Pasal di draf Rancangan Undang-Undang Sistem Nasional Ilmu Pengetahuan dan Teknologi yang memuat ancaman pidana bagi peneliti harus ditinjau kembali, demi menjamin iklim penelitian yang kondusif, kata Ketua Akademi Ilmu Pengetahuan Indonesia Profesor Satryo Brodjonegoro.Penelitian itu bukan kegiatan kriminal. Tidak bisa disanksi pidana. Kalau pun ada pelanggaran yang sifatnya pidana, tindaklah sesuai aturan hukum yang berlaku
"Pasalnya pasal tersebut akan menimbulkan ketakutan di kalangan peneliti sehingga menghambat kolaborasi riset peneliti lokal dengan peneliti asing," katanya di Jakarta, Kamis.
Pasal yang dipermasalahkan adalah Pasal 74, Pasal 75, Pasal 76, dan Pasal 77 draf RUU Sisnas Iptek.
Menurut dia, bila pasal-pasal tersebut ditetapkan menjadi undang-undang, peraturan tersebut hanya akan menghambat kemajuan perkembangan ilmu pengetahuan dan teknologi di Tanah Air.
"Penelitian sekarang itu tidak mungkin lagi dikerjakan sendiri, harus ada kolaborasi, baik sesama peneliti Indonesia maupun dengan peneliti asing," katanya.
Menurut dia, sanksi pidana justru kontraproduktif dengan upaya Indonesia untuk mendorong kolaborasi riset internasional.
Bahkan, katanya, adanya pasal sanksi khusus bagi peneliti asing akan membuat Indonesia terkesan tidak bersahabat.

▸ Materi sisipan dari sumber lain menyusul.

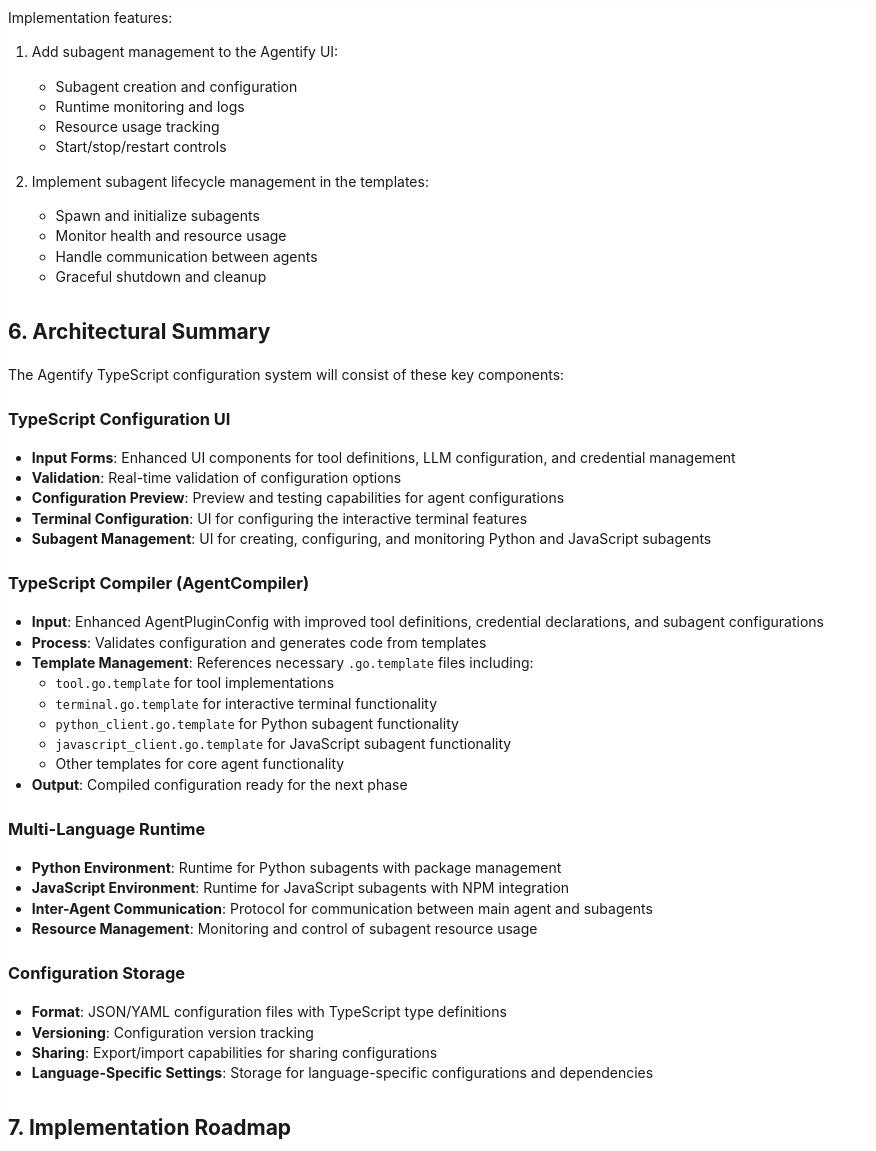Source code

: Implementation features:
1. Add subagent management to the Agentify UI:
   - Subagent creation and configuration
   - Runtime monitoring and logs
   - Resource usage tracking
   - Start/stop/restart controls

2. Implement subagent lifecycle management in the templates:
   - Spawn and initialize subagents
   - Monitor health and resource usage
   - Handle communication between agents
   - Graceful shutdown and cleanup

## 6. Architectural Summary

The Agentify TypeScript configuration system will consist of these key components:

### TypeScript Configuration UI
- **Input Forms**: Enhanced UI components for tool definitions, LLM configuration, and credential management
- **Validation**: Real-time validation of configuration options
- **Configuration Preview**: Preview and testing capabilities for agent configurations
- **Terminal Configuration**: UI for configuring the interactive terminal features
- **Subagent Management**: UI for creating, configuring, and monitoring Python and JavaScript subagents

### TypeScript Compiler (AgentCompiler)
- **Input**: Enhanced AgentPluginConfig with improved tool definitions, credential declarations, and subagent configurations
- **Process**: Validates configuration and generates code from templates
- **Template Management**: References necessary `.go.template` files including:
  - `tool.go.template` for tool implementations
  - `terminal.go.template` for interactive terminal functionality
  - `python_client.go.template` for Python subagent functionality
  - `javascript_client.go.template` for JavaScript subagent functionality
  - Other templates for core agent functionality
- **Output**: Compiled configuration ready for the next phase

### Multi-Language Runtime
- **Python Environment**: Runtime for Python subagents with package management
- **JavaScript Environment**: Runtime for JavaScript subagents with NPM integration
- **Inter-Agent Communication**: Protocol for communication between main agent and subagents
- **Resource Management**: Monitoring and control of subagent resource usage

### Configuration Storage
- **Format**: JSON/YAML configuration files with TypeScript type definitions
- **Versioning**: Configuration version tracking
- **Sharing**: Export/import capabilities for sharing configurations
- **Language-Specific Settings**: Storage for language-specific configurations and dependencies

## 7. Implementation Roadmap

Satryo menjelaskan bahwa tidak semestinya penelitian diancam dengan sanksi pidana.
"Penelitian itu bukan kegiatan kriminal. Tidak bisa disanksi pidana. Kalau pun ada pelanggaran yang sifatnya pidana, tindaklah sesuai aturan hukum yang berlaku," katanya.
Pihaknya pun meminta ancaman sanksi pidana di draf RUU Sisnas Iptek dihapuskan demi menjamin iklim penelitian yang kondusif di Indonesia.
Sebagai gantinya, ia menyarankan sanksi diarahkan ke sanksi administratif yang menyasar aktivitas riset tertentu.
Pelanggaran atau kejahatan yang dilakukan secara perorangan dalam penelitian, katanya, sebaiknya ditindak berdasarkan ketentuan yang tercantum dalam KUHP dan KUHAP.
"Persentase pelanggaran sangat kecil, satu berbanding satu juta. (Penelitian, red.) yang baik sangat banyak. Jangan sampai yang kurang baik ini mencederai seolah semua penelitian jelek," katanya.